> _Data records_:

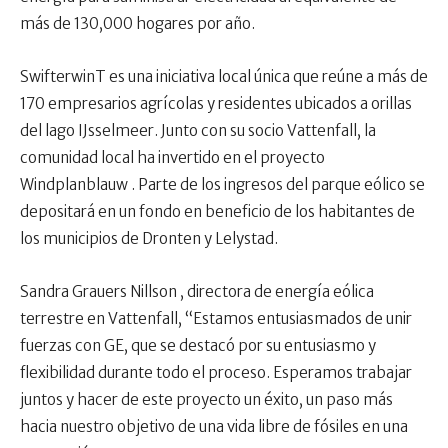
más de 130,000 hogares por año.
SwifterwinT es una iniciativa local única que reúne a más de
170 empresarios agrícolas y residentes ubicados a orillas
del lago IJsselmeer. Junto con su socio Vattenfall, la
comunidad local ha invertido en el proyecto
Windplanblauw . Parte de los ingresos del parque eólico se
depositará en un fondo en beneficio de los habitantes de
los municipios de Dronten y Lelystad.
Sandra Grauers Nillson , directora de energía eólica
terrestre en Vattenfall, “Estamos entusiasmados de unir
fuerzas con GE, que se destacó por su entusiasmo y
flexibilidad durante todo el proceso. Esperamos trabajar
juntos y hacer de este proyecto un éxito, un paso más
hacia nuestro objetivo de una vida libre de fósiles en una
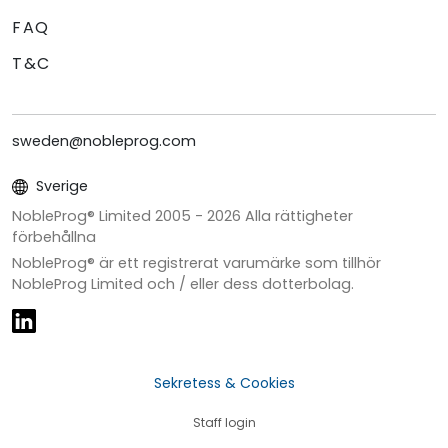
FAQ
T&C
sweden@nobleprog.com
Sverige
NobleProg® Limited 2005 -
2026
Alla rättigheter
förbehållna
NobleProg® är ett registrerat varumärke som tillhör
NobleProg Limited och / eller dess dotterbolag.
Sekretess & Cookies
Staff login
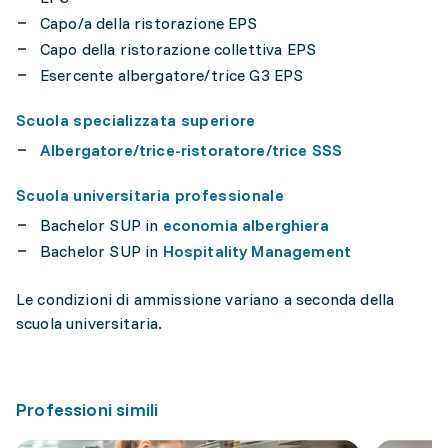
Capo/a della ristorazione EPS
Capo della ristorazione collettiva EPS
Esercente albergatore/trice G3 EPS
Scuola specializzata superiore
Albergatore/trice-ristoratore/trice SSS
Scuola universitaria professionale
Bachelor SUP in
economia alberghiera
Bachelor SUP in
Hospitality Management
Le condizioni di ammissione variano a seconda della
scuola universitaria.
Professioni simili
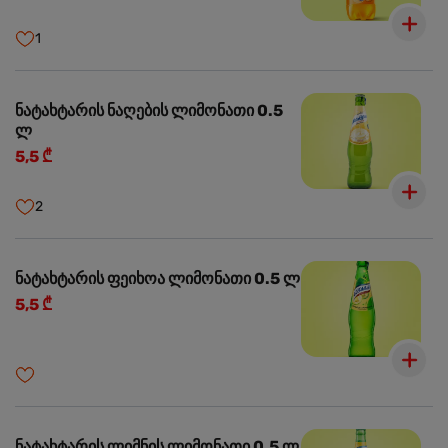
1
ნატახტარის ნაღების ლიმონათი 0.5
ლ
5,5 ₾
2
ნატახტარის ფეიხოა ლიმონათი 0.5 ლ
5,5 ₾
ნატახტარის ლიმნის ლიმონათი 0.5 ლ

* * *

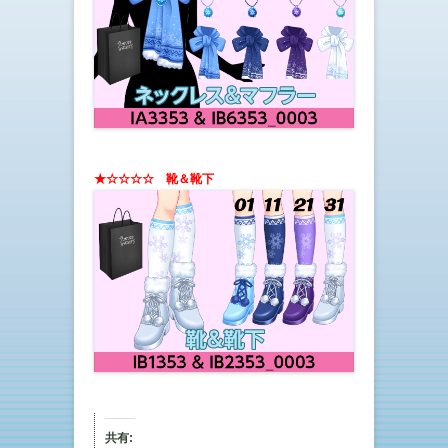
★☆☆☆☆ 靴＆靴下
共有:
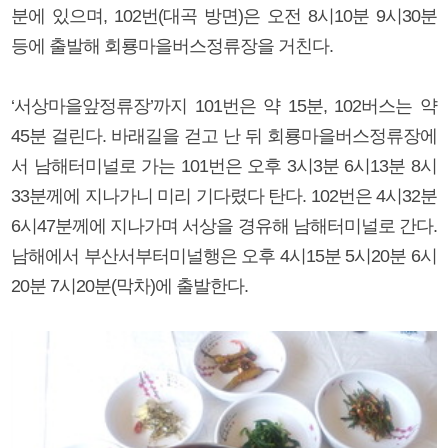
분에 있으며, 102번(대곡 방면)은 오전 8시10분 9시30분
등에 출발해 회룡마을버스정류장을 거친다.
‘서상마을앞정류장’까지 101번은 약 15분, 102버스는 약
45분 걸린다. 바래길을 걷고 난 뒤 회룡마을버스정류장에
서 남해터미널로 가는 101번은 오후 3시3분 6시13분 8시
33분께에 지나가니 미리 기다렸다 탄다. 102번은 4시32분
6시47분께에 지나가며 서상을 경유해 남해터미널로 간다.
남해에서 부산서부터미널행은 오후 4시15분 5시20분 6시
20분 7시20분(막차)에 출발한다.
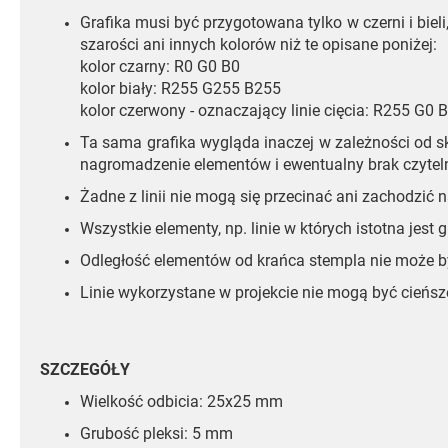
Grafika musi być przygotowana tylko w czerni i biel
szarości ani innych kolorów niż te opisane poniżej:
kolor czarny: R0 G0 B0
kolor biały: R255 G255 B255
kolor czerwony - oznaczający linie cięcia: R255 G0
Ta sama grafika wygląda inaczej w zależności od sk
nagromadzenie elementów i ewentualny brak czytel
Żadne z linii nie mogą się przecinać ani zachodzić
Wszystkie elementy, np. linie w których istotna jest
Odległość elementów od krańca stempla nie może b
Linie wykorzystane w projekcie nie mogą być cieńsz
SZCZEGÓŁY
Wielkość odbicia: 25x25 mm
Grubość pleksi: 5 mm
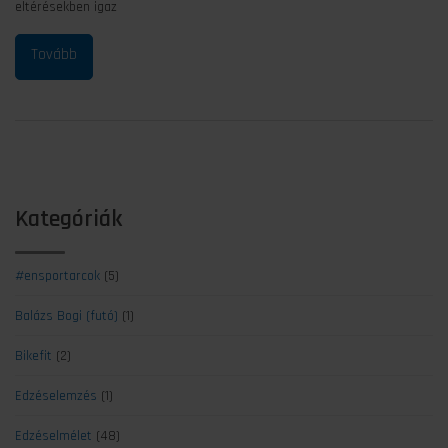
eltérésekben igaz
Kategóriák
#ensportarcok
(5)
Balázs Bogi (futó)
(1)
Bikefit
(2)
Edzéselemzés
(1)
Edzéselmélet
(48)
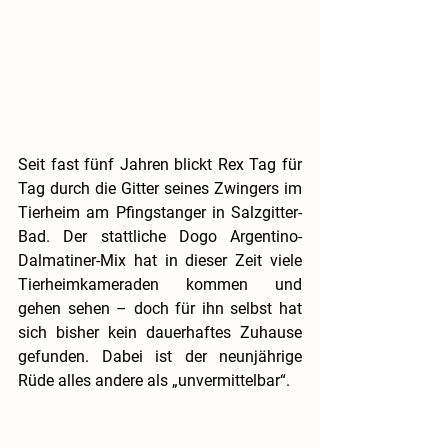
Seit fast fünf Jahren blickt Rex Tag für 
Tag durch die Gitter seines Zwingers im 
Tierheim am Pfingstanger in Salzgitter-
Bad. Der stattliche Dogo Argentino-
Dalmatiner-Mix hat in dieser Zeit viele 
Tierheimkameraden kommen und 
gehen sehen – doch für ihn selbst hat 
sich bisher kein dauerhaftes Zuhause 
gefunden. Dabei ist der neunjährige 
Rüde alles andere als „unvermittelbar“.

> _Directive_: Say how many lines above include "ნატახტარის", please, and nothing else.

> _Written answer_: 3